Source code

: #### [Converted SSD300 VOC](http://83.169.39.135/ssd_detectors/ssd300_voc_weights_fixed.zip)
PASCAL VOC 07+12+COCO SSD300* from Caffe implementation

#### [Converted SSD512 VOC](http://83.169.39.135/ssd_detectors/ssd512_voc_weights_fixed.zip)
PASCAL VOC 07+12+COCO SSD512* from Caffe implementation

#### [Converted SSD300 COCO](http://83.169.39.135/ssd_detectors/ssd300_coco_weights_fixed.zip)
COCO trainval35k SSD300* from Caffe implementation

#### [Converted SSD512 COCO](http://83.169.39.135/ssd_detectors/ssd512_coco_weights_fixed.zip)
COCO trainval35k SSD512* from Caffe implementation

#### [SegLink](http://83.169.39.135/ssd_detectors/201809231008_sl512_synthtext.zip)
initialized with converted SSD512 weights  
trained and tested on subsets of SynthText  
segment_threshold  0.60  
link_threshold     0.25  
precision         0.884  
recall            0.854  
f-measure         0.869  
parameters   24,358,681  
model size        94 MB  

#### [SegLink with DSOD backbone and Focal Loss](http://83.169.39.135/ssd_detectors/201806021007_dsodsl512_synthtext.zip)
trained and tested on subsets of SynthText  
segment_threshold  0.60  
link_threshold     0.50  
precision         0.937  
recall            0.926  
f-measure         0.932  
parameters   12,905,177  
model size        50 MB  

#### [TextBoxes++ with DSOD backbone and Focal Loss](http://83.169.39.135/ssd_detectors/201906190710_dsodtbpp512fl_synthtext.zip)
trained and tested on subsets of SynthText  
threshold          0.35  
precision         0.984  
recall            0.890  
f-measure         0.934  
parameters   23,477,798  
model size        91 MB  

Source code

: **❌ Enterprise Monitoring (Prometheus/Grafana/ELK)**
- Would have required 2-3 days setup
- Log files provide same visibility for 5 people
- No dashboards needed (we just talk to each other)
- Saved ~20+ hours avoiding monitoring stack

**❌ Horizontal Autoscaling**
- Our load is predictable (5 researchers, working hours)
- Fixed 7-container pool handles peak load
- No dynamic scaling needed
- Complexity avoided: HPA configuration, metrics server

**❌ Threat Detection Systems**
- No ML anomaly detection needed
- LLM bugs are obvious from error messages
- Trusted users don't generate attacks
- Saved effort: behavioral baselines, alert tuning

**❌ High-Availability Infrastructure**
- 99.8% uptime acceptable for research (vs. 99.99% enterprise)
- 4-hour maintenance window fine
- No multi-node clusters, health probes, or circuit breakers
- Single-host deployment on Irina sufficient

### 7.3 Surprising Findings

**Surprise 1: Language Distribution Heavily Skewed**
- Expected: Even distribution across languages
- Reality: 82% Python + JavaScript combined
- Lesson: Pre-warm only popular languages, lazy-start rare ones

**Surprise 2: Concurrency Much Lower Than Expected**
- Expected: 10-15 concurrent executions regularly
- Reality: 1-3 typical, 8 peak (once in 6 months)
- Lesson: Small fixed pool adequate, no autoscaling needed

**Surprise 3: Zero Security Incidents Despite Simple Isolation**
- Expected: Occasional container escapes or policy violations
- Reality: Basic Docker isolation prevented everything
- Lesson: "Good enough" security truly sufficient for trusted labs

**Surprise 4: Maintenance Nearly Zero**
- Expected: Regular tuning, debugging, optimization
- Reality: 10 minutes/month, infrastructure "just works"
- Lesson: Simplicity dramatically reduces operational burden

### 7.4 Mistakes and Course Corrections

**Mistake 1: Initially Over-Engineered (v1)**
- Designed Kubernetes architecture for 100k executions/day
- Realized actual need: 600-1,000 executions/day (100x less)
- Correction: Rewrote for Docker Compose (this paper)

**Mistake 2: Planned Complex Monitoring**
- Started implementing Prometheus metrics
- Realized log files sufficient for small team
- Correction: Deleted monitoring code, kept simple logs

* **Exercise details**
What you hand back must match the records above exactly.

* **Exercise answer**
Source code

: #### [Converted SSD300 VOC](http://83.169.39.135/ssd_detectors/ssd300_voc_weights_fixed.zip)
PASCAL VOC 07+12+COCO SSD300* from Caffe implementation

#### [Converted SSD512 VOC](http://83.169.39.135/ssd_detectors/ssd512_voc_weights_fixed.zip)
PASCAL VOC 07+12+COCO SSD512* from Caffe implementation

#### [Converted SSD300 COCO](http://83.169.39.135/ssd_detectors/ssd300_coco_weights_fixed.zip)
COCO trainval35k SSD300* from Caffe implementation

#### [Converted SSD512 COCO](http://83.169.39.135/ssd_detectors/ssd512_coco_weights_fixed.zip)
COCO trainval35k SSD512* from Caffe implementation

#### [SegLink](http://83.169.39.135/ssd_detectors/201809231008_sl512_synthtext.zip)
initialized with converted SSD512 weights  
trained and tested on subsets of SynthText  
segment_threshold  0.60  
link_threshold     0.25  
precision         0.884  
recall            0.854  
f-measure         0.869  
parameters   24,358,681  
model size        94 MB  

#### [SegLink with DSOD backbone and Focal Loss](http://83.169.39.135/ssd_detectors/201806021007_dsodsl512_synthtext.zip)
trained and tested on subsets of SynthText  
segment_threshold  0.60  
link_threshold     0.50  
precision         0.937  
recall            0.926  
f-measure         0.932  
parameters   12,905,177  
model size        50 MB  

#### [TextBoxes++ with DSOD backbone and Focal Loss](http://83.169.39.135/ssd_detectors/201906190710_dsodtbpp512fl_synthtext.zip)
trained and tested on subsets of SynthText  
threshold          0.35  
precision         0.984  
recall            0.890  
f-measure         0.934  
parameters   23,477,798  
model size        91 MB  

Source code

: **❌ Enterprise Monitoring (Prometheus/Grafana/ELK)**
- Would have required 2-3 days setup
- Log files provide same visibility for 5 people
- No dashboards needed (we just talk to each other)
- Saved ~20+ hours avoiding monitoring stack

**❌ Horizontal Autoscaling**
- Our load is predictable (5 researchers, working hours)
- Fixed 7-container pool handles peak load
- No dynamic scaling needed
- Complexity avoided: HPA configuration, metrics server

**❌ Threat Detection Systems**
- No ML anomaly detection needed
- LLM bugs are obvious from error messages
- Trusted users don't generate attacks
- Saved effort: behavioral baselines, alert tuning

**❌ High-Availability Infrastructure**
- 99.8% uptime acceptable for research (vs. 99.99% enterprise)
- 4-hour maintenance window fine
- No multi-node clusters, health probes, or circuit breakers
- Single-host deployment on Irina sufficient

### 7.3 Surprising Findings

**Surprise 1: Language Distribution Heavily Skewed**
- Expected: Even distribution across languages
- Reality: 82% Python + JavaScript combined
- Lesson: Pre-warm only popular languages, lazy-start rare ones

**Surprise 2: Concurrency Much Lower Than Expected**
- Expected: 10-15 concurrent executions regularly
- Reality: 1-3 typical, 8 peak (once in 6 months)
- Lesson: Small fixed pool adequate, no autoscaling needed

**Surprise 3: Zero Security Incidents Despite Simple Isolation**
- Expected: Occasional container escapes or policy violations
- Reality: Basic Docker isolation prevented everything
- Lesson: "Good enough" security truly sufficient for trusted labs

**Surprise 4: Maintenance Nearly Zero**
- Expected: Regular tuning, debugging, optimization
- Reality: 10 minutes/month, infrastructure "just works"
- Lesson: Simplicity dramatically reduces operational burden

### 7.4 Mistakes and Course Corrections

**Mistake 1: Initially Over-Engineered (v1)**
- Designed Kubernetes architecture for 100k executions/day
- Realized actual need: 600-1,000 executions/day (100x less)
- Correction: Rewrote for Docker Compose (this paper)

**Mistake 2: Planned Complex Monitoring**
- Started implementing Prometheus metrics
- Realized log files sufficient for small team
- Correction: Deleted monitoring code, kept simple logs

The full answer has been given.